» Source material:
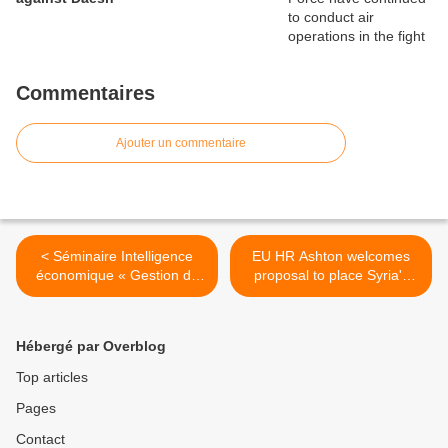
Commentaires
Ajouter un commentaire
< Séminaire Intelligence
EU HR Ashton welcomes
économique « Gestion de
proposal to place Syria's
crise »
chemical weapons under
international control >
Hébergé par Overblog
Top articles
Pages
Contact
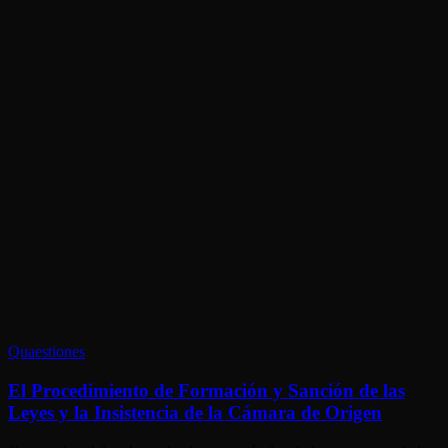
El
Quaestiones
Procedimiento
de
El Procedimiento de Formación y Sanción de las
Formación
Leyes y la Insistencia de la Cámara de Origen
y
Sanción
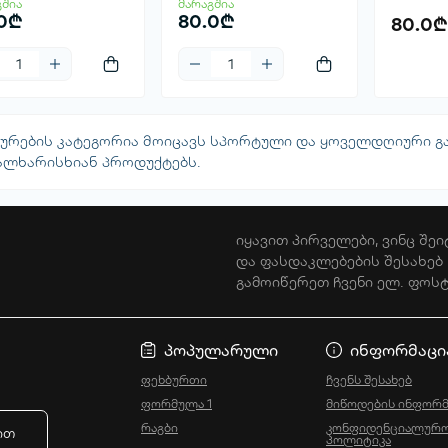
გშია
მარაგშია
.0₾
80.0₾
80.0₾
მომ
სურების კატეგორია მოიცავს სპორტული და ყოველდღიური გ
ალხარისხიან პროდუქტებს.
იყავით პირველები, ვინც შეი
და ფასდაკლებების შესახებ
გამოიწერეთ ჩვენი ელ. ფოს
კონფიდენციალ
პოპულარული
ინფორმაცი
ფეხბურთი
ჩვენს შესახებ
ფორმულა 1
მიწოდების ინფორმ
რაგბი
კონფიდენციალურო
ით
პოლიტიკა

» To-do item: Which lines of the listing above hold the word "Formación"? Copy each of them.

» Response for this exercise:
El Procedimiento de Formación y Sanción de las
Formación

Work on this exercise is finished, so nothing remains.